**Directions for this task**
Whenever a line in the following entries includes "feTurbulence", tally it. Report nothing except the final count.

**Supplied material**

☆ ☆ ☆

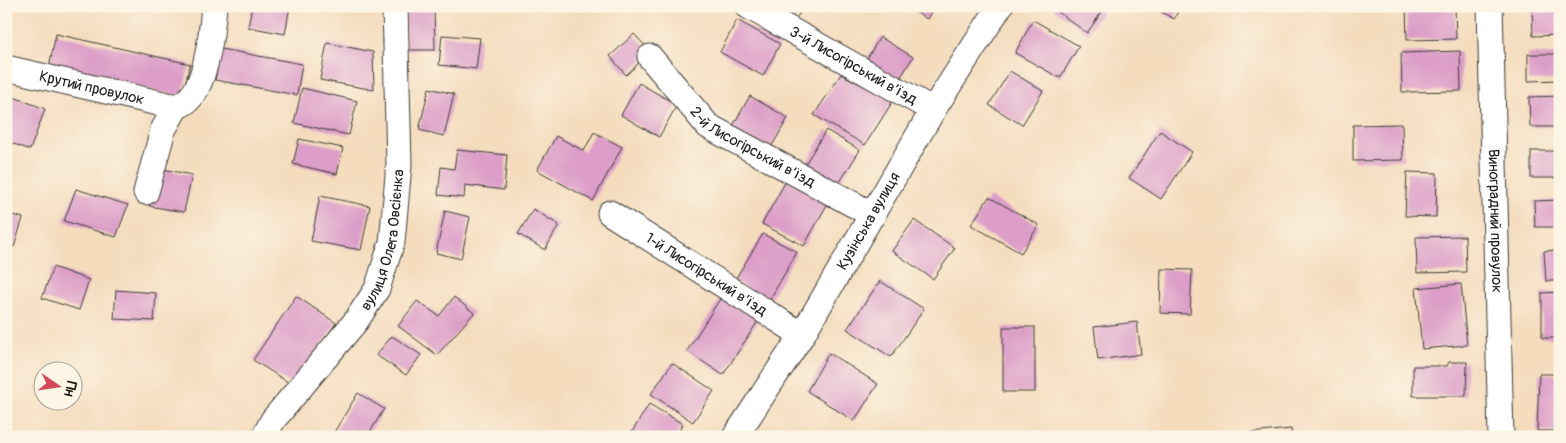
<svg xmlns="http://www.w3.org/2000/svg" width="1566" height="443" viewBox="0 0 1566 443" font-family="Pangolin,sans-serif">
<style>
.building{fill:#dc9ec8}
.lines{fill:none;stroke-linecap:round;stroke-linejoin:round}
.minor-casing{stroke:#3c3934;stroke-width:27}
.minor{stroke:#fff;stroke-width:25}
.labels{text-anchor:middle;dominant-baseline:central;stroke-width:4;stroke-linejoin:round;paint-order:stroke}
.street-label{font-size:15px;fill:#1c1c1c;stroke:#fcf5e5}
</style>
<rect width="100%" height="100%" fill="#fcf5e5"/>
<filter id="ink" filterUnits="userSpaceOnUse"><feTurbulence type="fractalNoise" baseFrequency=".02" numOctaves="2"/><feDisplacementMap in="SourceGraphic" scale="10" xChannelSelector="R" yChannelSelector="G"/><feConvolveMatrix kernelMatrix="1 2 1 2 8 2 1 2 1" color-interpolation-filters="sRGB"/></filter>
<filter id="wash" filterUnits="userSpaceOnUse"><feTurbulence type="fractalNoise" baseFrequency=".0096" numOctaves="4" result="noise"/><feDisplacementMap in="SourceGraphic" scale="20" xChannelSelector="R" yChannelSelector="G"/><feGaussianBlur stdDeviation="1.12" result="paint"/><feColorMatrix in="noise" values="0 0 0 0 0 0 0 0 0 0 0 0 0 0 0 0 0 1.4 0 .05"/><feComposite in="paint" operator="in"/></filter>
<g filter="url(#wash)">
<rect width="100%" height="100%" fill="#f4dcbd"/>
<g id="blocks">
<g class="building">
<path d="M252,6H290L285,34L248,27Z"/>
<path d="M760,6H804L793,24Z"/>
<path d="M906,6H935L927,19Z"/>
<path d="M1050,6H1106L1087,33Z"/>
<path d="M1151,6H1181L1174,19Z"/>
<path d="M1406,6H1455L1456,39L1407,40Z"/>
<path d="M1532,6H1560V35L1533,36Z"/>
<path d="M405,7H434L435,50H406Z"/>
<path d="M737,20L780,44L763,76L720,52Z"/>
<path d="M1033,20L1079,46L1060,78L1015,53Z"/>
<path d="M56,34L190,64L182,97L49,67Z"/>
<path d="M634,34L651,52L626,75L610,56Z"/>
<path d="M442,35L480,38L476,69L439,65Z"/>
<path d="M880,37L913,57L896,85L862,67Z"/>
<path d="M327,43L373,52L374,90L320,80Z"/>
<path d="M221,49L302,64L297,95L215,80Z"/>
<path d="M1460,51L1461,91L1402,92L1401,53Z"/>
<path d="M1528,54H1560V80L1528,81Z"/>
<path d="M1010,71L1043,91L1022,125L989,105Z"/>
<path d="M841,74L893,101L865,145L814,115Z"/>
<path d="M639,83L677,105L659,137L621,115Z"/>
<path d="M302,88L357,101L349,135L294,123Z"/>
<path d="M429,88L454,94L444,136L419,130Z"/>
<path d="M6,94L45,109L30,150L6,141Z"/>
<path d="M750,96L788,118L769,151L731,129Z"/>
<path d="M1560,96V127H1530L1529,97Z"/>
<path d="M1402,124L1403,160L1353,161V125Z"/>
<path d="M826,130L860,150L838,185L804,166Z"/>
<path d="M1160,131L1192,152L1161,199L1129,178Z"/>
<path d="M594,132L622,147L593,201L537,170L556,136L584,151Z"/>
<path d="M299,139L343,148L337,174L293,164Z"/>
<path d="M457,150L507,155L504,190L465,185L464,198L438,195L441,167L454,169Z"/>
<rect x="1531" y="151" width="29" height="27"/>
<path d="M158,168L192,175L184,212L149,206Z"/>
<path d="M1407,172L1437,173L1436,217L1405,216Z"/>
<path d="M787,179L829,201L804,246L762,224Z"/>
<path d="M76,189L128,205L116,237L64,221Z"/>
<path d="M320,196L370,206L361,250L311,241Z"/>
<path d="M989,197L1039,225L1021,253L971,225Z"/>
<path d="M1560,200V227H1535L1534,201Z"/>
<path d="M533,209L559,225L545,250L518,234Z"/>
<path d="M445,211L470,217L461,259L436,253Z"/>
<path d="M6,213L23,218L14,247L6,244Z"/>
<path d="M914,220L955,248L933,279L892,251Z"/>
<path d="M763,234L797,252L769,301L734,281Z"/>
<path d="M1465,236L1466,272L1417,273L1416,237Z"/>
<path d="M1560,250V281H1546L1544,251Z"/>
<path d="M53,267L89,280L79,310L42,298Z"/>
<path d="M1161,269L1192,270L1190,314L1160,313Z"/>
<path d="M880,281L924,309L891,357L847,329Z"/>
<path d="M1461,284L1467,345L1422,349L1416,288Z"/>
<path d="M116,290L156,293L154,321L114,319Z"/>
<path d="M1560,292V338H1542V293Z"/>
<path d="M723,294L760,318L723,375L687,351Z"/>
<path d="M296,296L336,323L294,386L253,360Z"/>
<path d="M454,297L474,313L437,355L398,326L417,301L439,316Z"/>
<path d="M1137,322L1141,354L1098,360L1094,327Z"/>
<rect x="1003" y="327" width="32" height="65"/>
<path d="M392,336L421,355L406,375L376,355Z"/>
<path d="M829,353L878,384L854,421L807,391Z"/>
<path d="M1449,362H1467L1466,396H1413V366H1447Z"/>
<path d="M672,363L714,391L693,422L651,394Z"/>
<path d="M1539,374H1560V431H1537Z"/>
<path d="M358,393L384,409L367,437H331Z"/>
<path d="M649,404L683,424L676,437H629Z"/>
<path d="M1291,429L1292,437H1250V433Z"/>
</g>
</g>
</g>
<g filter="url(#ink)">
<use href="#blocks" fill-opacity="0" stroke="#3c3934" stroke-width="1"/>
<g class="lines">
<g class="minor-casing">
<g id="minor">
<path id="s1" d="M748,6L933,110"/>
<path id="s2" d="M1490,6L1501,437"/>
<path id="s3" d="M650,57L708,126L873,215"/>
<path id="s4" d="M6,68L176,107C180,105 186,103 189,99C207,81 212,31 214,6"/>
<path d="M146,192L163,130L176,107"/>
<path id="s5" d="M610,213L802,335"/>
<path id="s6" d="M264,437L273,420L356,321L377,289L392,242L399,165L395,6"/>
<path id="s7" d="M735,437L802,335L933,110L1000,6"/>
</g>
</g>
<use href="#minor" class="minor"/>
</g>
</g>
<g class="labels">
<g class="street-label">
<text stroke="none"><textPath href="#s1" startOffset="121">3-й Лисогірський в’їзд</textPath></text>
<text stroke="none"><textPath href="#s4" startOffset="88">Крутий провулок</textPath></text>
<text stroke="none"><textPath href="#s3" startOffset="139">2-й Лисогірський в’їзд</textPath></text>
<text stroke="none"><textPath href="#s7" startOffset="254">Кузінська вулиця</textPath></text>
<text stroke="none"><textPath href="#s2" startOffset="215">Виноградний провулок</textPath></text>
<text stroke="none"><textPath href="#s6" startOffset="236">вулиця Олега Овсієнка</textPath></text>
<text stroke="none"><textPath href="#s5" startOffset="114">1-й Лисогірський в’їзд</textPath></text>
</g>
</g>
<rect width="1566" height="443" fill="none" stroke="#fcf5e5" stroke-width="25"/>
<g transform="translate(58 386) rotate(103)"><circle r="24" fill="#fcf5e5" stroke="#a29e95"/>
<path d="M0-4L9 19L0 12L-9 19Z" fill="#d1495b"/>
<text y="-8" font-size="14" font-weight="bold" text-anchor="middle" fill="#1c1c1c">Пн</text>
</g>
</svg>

☆ ☆ ☆

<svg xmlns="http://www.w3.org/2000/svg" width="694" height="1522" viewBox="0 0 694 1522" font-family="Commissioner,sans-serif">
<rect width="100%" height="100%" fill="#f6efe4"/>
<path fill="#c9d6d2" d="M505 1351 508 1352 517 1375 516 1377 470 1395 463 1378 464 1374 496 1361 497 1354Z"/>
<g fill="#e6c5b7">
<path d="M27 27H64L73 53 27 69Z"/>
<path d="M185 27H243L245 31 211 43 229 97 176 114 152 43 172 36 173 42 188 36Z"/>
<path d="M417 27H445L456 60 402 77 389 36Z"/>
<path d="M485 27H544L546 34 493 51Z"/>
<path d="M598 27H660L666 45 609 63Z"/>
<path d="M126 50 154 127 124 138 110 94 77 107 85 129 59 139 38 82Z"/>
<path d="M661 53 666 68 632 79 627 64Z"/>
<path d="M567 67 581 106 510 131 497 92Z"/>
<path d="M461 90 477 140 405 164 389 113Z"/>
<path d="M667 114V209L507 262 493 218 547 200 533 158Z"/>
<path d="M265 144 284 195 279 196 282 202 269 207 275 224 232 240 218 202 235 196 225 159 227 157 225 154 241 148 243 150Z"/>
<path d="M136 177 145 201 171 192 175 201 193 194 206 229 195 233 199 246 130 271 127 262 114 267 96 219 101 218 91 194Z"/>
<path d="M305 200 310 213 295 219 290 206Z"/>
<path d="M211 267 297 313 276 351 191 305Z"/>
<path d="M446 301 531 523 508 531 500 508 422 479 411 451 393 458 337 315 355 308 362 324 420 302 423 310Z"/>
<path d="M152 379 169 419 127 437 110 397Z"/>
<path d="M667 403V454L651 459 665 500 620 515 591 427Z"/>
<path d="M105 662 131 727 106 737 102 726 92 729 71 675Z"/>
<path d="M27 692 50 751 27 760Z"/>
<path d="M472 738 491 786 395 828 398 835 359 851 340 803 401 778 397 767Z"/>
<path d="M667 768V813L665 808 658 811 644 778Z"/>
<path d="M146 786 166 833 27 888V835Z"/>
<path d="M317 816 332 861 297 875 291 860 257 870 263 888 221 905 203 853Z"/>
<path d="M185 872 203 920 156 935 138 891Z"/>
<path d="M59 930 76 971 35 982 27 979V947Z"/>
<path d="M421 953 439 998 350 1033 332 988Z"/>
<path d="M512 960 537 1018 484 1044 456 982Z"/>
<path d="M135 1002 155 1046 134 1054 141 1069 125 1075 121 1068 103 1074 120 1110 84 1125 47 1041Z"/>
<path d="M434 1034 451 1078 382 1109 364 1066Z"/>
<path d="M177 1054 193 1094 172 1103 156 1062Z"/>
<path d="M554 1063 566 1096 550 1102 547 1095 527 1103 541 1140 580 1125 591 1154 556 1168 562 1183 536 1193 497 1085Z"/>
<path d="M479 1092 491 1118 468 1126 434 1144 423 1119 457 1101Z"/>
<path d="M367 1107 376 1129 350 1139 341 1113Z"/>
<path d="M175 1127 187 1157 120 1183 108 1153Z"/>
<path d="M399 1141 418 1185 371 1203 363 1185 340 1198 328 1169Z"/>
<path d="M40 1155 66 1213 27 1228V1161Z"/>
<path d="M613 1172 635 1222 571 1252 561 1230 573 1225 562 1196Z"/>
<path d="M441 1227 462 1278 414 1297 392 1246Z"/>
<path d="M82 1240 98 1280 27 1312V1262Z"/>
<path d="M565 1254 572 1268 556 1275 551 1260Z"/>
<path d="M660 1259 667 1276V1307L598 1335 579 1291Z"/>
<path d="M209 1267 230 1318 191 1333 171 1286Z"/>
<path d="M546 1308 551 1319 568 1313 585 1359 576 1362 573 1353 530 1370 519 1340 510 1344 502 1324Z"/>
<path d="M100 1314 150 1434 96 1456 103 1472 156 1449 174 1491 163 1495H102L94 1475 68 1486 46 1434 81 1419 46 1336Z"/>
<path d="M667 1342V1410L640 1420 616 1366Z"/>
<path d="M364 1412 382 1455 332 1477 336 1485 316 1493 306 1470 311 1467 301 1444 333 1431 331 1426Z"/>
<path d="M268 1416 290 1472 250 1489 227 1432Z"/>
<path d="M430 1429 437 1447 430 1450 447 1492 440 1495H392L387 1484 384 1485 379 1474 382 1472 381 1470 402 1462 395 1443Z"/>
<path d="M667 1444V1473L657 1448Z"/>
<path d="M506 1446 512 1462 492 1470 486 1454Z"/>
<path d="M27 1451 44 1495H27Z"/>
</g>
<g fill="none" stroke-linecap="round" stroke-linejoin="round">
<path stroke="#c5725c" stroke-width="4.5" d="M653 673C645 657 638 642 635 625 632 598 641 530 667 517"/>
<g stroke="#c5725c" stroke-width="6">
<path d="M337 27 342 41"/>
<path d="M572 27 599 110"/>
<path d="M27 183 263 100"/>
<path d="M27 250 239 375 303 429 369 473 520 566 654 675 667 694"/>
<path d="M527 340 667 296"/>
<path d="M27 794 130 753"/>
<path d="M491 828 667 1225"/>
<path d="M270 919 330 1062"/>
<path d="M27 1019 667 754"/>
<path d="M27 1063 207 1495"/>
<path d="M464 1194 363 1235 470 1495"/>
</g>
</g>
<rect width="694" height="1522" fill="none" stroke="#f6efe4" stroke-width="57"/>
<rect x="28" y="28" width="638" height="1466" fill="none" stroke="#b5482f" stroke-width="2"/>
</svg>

☆ ☆ ☆

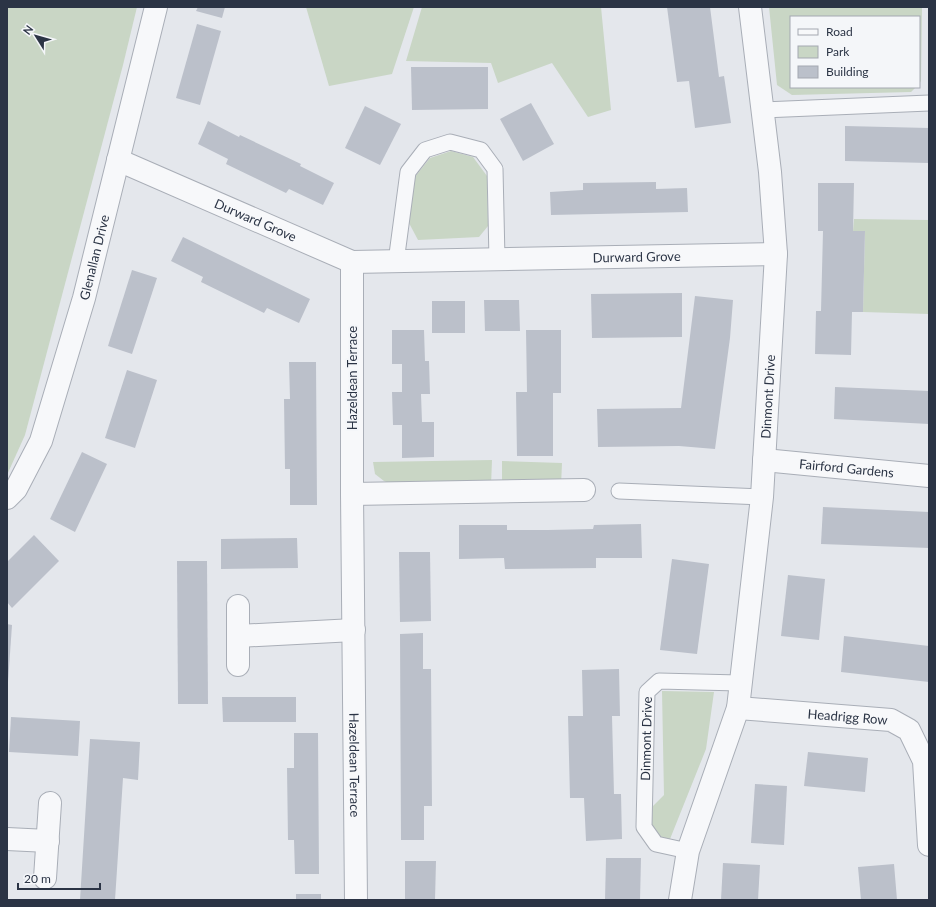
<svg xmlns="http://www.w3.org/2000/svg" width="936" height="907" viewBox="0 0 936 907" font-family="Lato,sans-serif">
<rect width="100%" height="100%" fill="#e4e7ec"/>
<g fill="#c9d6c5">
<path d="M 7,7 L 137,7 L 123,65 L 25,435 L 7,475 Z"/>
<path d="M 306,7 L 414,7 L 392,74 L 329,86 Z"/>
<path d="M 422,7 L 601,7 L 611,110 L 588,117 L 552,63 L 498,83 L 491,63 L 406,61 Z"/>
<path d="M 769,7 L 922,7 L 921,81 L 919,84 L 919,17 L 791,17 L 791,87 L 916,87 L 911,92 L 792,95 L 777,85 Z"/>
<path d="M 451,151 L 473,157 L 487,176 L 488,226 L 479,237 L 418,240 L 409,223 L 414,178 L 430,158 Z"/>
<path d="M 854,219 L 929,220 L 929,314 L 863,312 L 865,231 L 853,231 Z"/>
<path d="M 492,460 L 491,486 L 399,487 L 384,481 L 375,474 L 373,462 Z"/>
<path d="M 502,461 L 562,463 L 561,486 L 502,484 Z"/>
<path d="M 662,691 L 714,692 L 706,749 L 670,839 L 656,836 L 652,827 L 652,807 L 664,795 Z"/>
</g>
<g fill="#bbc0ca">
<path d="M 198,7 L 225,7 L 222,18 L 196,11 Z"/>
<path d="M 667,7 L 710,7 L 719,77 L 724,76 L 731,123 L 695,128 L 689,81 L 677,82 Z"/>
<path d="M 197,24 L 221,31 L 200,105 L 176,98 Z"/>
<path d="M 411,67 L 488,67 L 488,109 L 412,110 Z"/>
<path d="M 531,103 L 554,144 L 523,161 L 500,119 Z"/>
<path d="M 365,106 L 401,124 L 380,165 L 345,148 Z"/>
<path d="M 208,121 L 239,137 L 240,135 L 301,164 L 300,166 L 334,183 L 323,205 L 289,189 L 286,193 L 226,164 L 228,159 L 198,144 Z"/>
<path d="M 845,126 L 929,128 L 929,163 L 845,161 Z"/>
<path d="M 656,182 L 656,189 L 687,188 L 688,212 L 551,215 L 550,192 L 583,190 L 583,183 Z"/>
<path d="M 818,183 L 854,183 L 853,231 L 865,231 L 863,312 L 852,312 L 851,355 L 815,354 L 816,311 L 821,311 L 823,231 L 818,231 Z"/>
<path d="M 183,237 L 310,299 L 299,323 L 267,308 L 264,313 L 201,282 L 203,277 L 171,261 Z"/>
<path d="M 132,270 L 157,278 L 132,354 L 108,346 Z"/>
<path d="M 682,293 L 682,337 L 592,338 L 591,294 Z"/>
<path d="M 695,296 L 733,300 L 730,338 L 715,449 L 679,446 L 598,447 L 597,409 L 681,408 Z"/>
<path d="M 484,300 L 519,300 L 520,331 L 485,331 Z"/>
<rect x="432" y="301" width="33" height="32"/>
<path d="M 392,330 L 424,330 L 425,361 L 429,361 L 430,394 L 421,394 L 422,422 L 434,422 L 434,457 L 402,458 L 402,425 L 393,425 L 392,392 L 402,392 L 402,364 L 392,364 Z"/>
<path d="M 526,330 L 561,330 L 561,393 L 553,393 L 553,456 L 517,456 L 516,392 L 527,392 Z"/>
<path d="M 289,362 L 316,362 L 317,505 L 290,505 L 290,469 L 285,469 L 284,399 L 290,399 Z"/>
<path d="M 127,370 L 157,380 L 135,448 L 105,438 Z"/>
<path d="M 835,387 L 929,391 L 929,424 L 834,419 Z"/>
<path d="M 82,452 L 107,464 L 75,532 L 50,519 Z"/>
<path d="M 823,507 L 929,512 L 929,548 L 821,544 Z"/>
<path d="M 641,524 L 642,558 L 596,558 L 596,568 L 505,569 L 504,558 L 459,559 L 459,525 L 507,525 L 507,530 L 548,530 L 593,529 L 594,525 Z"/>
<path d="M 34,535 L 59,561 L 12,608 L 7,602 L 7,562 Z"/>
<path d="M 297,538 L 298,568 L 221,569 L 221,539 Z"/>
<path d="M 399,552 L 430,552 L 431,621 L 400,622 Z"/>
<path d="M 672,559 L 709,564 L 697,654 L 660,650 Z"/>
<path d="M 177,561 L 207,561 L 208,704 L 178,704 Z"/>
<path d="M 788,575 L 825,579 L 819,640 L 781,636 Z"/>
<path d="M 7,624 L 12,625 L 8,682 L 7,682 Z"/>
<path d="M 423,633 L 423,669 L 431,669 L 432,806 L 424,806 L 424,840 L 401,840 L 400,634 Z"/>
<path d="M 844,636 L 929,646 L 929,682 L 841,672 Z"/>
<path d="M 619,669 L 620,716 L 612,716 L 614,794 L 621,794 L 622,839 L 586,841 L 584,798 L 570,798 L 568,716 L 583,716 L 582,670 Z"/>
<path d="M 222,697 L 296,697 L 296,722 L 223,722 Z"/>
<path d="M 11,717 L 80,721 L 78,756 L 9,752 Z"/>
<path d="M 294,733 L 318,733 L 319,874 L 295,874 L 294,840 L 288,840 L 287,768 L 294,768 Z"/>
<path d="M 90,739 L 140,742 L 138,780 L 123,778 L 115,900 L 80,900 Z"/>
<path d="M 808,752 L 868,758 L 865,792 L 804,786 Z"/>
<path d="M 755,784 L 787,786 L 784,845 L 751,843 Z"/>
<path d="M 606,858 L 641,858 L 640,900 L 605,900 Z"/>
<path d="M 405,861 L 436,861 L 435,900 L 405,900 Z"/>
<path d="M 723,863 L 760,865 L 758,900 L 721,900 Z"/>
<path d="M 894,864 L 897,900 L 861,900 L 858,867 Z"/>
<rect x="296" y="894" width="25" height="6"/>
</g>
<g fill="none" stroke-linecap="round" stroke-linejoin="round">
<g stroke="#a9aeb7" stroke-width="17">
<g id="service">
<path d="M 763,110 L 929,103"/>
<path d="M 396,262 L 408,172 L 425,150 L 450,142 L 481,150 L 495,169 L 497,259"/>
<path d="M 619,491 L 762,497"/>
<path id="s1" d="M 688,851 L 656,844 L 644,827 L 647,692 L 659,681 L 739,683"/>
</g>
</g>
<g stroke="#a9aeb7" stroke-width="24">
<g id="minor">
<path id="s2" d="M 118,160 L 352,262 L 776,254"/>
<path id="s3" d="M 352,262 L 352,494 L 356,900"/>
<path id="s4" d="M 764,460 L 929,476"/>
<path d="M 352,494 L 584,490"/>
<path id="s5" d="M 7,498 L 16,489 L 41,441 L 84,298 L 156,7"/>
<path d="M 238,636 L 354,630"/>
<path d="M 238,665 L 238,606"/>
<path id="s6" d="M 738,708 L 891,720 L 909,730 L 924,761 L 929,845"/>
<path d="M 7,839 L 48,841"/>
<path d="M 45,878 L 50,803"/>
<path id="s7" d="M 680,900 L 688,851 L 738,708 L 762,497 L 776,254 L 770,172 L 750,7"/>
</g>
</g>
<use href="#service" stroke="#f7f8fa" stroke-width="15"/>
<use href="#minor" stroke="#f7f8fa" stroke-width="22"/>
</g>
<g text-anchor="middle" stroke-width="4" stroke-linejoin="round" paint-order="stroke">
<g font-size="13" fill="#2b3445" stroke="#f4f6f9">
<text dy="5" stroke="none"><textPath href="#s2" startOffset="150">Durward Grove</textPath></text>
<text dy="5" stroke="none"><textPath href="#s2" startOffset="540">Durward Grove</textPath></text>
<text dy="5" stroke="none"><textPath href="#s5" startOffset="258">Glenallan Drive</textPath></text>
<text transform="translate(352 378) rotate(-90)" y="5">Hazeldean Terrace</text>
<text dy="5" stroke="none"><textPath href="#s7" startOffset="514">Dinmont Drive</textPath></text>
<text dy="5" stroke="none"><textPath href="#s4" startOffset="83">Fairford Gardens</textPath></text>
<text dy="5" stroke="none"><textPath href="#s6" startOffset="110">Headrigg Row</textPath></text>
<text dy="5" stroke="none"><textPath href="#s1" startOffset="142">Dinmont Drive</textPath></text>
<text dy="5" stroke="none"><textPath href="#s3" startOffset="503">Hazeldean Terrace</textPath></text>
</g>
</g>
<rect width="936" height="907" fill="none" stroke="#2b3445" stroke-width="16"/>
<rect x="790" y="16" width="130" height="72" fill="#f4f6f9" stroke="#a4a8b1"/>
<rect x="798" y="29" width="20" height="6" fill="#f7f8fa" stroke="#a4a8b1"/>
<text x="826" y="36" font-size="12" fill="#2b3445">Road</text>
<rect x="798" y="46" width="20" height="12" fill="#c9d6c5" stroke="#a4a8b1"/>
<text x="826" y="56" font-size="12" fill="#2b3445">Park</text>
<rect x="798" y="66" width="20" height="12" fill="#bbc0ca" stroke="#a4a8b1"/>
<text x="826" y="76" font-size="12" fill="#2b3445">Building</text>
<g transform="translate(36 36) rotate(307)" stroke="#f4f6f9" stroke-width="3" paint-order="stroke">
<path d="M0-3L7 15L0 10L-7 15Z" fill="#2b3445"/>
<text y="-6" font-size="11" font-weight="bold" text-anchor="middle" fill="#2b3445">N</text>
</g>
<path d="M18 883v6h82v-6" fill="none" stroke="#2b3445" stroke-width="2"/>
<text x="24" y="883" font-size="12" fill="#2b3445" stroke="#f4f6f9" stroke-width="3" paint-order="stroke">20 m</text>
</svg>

☆ ☆ ☆

**Expected output**
2